If you can work out that way - ideal.


----------



## klunman

Hi there! 
We moved to NZ and rented in Petone for 12 months. We loved it there!! In the end, we moved slightly north to Alicetown to get zoned for a better school for our now 5 year old daughter (and rent for a WARM house is a tiny bit cheaper). I have a blog that you might find useful - kids in tow dot co dot nz (not allowed to post urls)
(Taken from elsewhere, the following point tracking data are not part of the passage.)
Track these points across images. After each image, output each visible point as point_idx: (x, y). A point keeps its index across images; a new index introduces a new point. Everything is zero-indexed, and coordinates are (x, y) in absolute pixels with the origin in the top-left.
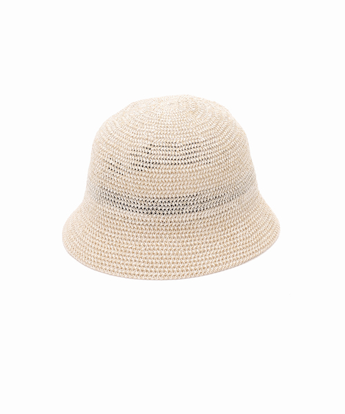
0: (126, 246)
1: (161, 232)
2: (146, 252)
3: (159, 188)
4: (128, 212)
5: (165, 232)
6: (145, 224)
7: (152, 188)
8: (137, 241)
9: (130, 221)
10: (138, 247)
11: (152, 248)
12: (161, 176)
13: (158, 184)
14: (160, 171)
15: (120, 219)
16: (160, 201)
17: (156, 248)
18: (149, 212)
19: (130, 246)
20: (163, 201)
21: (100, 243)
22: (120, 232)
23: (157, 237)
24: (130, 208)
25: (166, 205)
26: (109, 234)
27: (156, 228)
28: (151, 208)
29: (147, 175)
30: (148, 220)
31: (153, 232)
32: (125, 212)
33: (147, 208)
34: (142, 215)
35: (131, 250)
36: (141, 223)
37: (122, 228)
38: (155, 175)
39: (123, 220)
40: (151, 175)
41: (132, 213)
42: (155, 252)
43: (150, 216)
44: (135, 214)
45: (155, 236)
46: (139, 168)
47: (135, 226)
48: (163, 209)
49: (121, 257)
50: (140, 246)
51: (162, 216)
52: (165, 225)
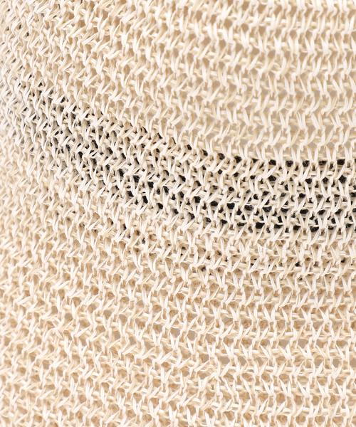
0: (141, 355)
1: (299, 304)
2: (233, 390)
3: (302, 125)
4: (154, 215)
5: (316, 304)
6: (229, 268)
7: (268, 124)
8: (192, 335)
9: (162, 254)
10: (196, 366)
11: (258, 371)
12: (316, 69)
13: (296, 106)
14: (311, 48)
15: (117, 238)
16: (302, 177)
17: (277, 371)
18: (251, 220)
19: (160, 359)
20: (318, 178)
21: (33, 328)
22: (117, 291)
23: (281, 324)
24: (165, 200)
25: (329, 193)
26: (70, 294)
27: (277, 287)
28: (258, 205)
29: (248, 65)
30: (246, 252)
31: (262, 301)
32: (138, 210)
33: (240, 204)
34: (217, 233)
35: (165, 377)
36: (212, 265)
37: (125, 277)
38: (285, 64)
39: (130, 243)
40: (265, 68)
41: (170, 221)
42: (271, 391)
43: (253, 237)
44: (184, 226)
45: (270, 317)
46: (212, 31)
47: (185, 275)
48: (314, 209)
49: (120, 403)
50: (204, 358)
51: (309, 240)
52: (320, 273)
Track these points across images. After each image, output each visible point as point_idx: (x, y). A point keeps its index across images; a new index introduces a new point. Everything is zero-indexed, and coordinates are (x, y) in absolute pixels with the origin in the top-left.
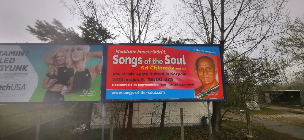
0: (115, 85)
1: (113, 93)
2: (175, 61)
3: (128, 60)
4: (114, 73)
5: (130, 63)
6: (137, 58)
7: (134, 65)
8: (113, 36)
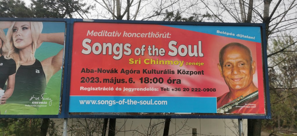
0: (85, 89)
1: (82, 102)
2: (185, 50)
3: (107, 48)
4: (83, 69)
5: (110, 53)
6: (121, 44)
7: (118, 55)
8: (84, 8)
I share in your frustrations that no one really wants to talk to you until you actually ARRIVE here….and then once you are here, you have to sign a 12 month lease!! Try to negotiate on this one down if you are concerned about the house for some reason. Ask about insulation and make sure there is at least a heat pump. 
Woburn and Waterloo are both great for kids but if you love to be closer to the beach and in a vibrant area, Petone and Eastbourne are great. With Eastbourne you have to contend with the road in and out but it is a MAGNIFICENT area that gets all day sun and a fabulous tight-knit community. Petone (and Eastbourne for that matter) has lots of playgroups and things for littlies to do (Library story time, mainly music) AND close to the beach. 
Cheers, Kristen


----------



## irishinwelly

Thanks everyone for all your help. Really helpful and we are getting closer to the date when we finally arrive and start our new life.


----------